Отмечаются локальные кровоизлияния в местах инъекций и небольших травм, положительные симптомы щипка и Кончаловского. В этом периоде болезни развивается тяжелая энцефалопатия вплоть до комы, у отдельных больных наблюдается кратковременное психомоторное возбуждение.

Исходы инфекции во время эпидемии в Киквите проанализированы у 105 женщин, 15 из которых (14 %) были беременными. В 10 случаях (66 %) беременность завершилась абортом. Летальность у беременных составила 95,5 % и превысила общую летальность (77 %) во время эпидемии (Mupapa K. [et al.], 1999).

Период выздоровления затягивается на 3 4 нед. В это время отмечаются облысение, периодические боли в животе, ухудшение аппетита и длительные психические расстройства. К поздним осложнениям относят поперечный миелит и увеит. Смертность от 30 до 90 %. Летальный исход наступает обычно на 6 14-й дни болезни, причиной которого является инфекционно-токсический шок, геморрагический шок или полиорганная недостаточность. У выживших наблюдается длительная (до 5 мес.) астенизация, снижение умственной и физической работоспособности, постепенное купирование анемии.

Диагностика. Лихорадка Эбола клинически не отличается от лихорадки Марбург и часто диагностируется как другая ГЛ, тропическая малярия, брюшной тиф и паратифы, шигеллез, риккетсиоз, боррелиоз. Дифференциальная диагностика проводится с лептоспирозом, лихорадкой Цуцугамуши, чумой, Ку-лихорадкой, трипаносомозом, висцеральным лейшманиозом. При исследовании крови больных лихорадкой Эбола выявляется нейтрофильный лейкоцитоз, увеличение скорости оседания эритроцитов (СОЭ), анемия и тромбоцитопения.

Важным в диагностике является тщательно собранный эпидемиологический анамнез и анамнез путешествий, выявление контактов с летучими мышами, приматами в неблагополучных районах.

Подтверждением диагноза является изоляция вируса, обнаружение его антигена, РНК в ПЦР во время острой фазы болезни.
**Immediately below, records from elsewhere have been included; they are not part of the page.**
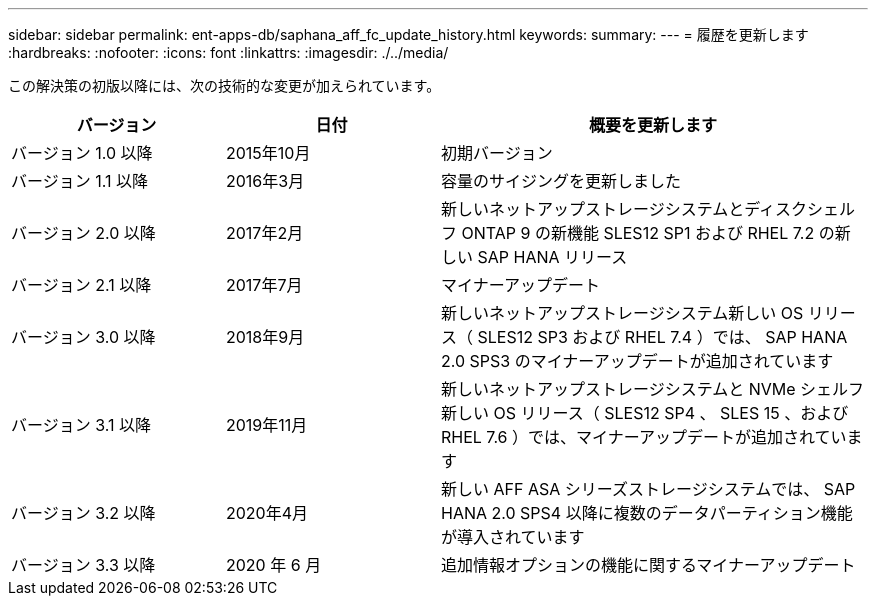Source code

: ---
sidebar: sidebar 
permalink: ent-apps-db/saphana_aff_fc_update_history.html 
keywords:  
summary:  
---
= 履歴を更新します
:hardbreaks:
:nofooter: 
:icons: font
:linkattrs: 
:imagesdir: ./../media/


この解決策の初版以降には、次の技術的な変更が加えられています。

[cols="25,25,50"]
|===
| バージョン | 日付 | 概要を更新します 


| バージョン 1.0 以降 | 2015年10月 | 初期バージョン 


| バージョン 1.1 以降 | 2016年3月 | 容量のサイジングを更新しました 


| バージョン 2.0 以降 | 2017年2月 | 新しいネットアップストレージシステムとディスクシェルフ ONTAP 9 の新機能 SLES12 SP1 および RHEL 7.2 の新しい SAP HANA リリース 


| バージョン 2.1 以降 | 2017年7月 | マイナーアップデート 


| バージョン 3.0 以降 | 2018年9月 | 新しいネットアップストレージシステム新しい OS リリース（ SLES12 SP3 および RHEL 7.4 ）では、 SAP HANA 2.0 SPS3 のマイナーアップデートが追加されています 


| バージョン 3.1 以降 | 2019年11月 | 新しいネットアップストレージシステムと NVMe シェルフ新しい OS リリース（ SLES12 SP4 、 SLES 15 、および RHEL 7.6 ）では、マイナーアップデートが追加されています 


| バージョン 3.2 以降 | 2020年4月 | 新しい AFF ASA シリーズストレージシステムでは、 SAP HANA 2.0 SPS4 以降に複数のデータパーティション機能が導入されています 


| バージョン 3.3 以降 | 2020 年 6 月 | 追加情報オプションの機能に関するマイナーアップデート 
|===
В 2013 г. в РФ сертифицирован отечественный набор праймеров для определения РНК вируса в ПЦР в биологических жидкостях. Иммунофлюоресценция подтверждает присутствие вируса в клеточной культуре, материалом служат кровь, моча, мокрота и аутопсийные материалы больных.

Существенное значение имеет поиск антител в крови и оценка их в динамике с интервалом 5 7 дней в РСК или ИФА. Нарастание титров однозначно подтверждает лихорадку Эбола. Обнаружение иммуноглобулинов класса М позволяет верифицировать диагноз при однократном исследовании.